As one of the most impactful emerging technologies, big data analytics and its related applications are powering the development of information technologies and are significantly shaping thinking and behavior in today’s interconnected world. Exploring the technological evolution of big data research is an effective way to enhance technology management and create value for research and development strategies for both government and industry. This paper uses a learning-enhanced bibliometric study to discover interactions in big data research by detecting and visualizing its evolutionary pathways. Concentrating on a set of 5840 articles derived from Web of Science covering the period between 2000 and 2015, text mining and bibliometric techniques are combined to profile the hotspots in big data research and its core constituents. A learning process is used to enhance the ability to identify the interactive relationships between topics in sequential time slices, revealing technological evolution and death.

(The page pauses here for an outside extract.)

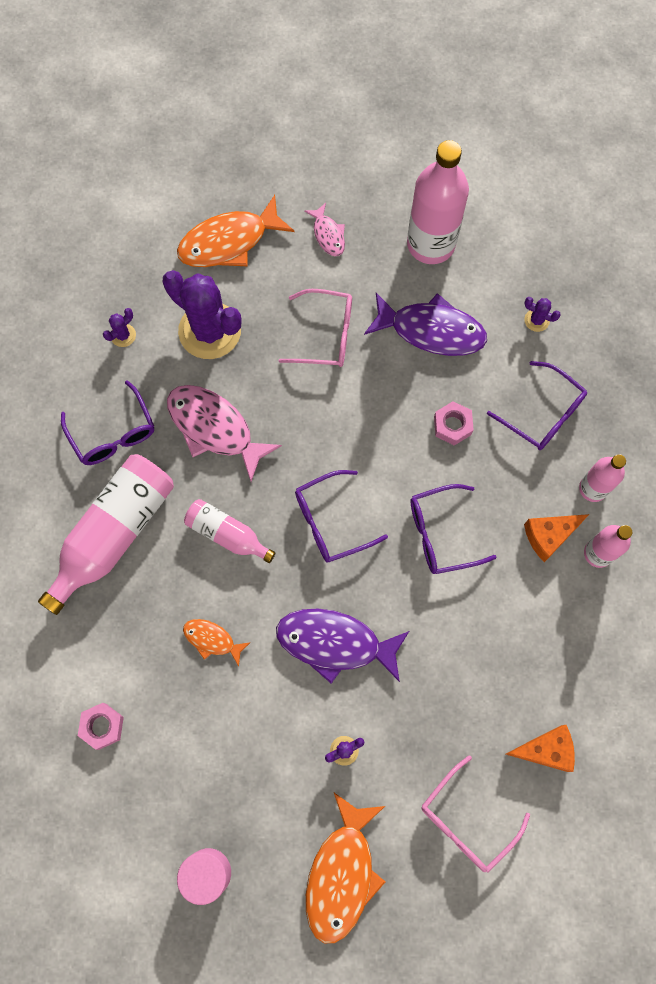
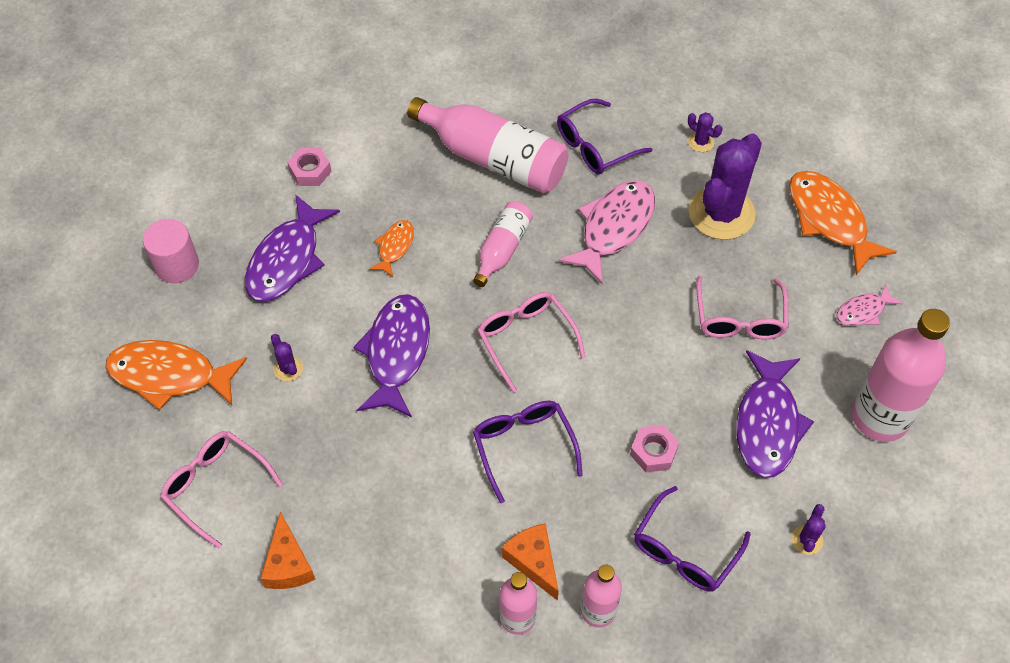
camera: 85 degrees right, 15 degrees down
(214, 751) = (287, 259): none -> purple fish
(330, 522) = (525, 339): purple glasses -> pink glasses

The outputs include a landscape of interactions within big data research from 2000 to 2015 with a detailed map of the evolutionary pathways of specific technologies. Empirical insights for related studies in science policy, innovation management, and entrepreneurship are also provided.

Introduction

It has been several years since the big data boom led a revolution in both re-shaping thinking and behavior in all sectors of modern society (Mayer-Schönberger and Cukier, 2013). The broad range of big data applications in business intelligence has been highlighted by both academic and business communities (Chen et al., 2012). Defined as “the means of managing, analyzing, visualizing, and extracting useful information from large, diverse, distributed, and heterogeneous data sets1 ”, big data analytics has become essential for the success of commerce (McAfee et al., 2012). Such increasing significance of big data, of course, attracts the attention of science, technology, and innovation policy (STIP) communities, and bridging big data with real-world STIP issues has been raised as an urgent task – e.g., investigating the potential (including both positive and negative impacts) of big data and providing feasible reactions for specific industry sectors (Kwon et al., 2015; Marx, 2013; Nobre and Tavares, 2017). Unfortunately, despite the ambition of big data analytics on creating “big impact” (Chen et al., 2012; Wamba et al., 2015), the success of big data analytics in non-IT companies is still limited (Court, 2015). Now is an opportune time to trace the evolution of big data research to discover the interactions between the techniques used in big data analytics and identify the crucial connections that have the potential to create and extend the sphere of “big impact”.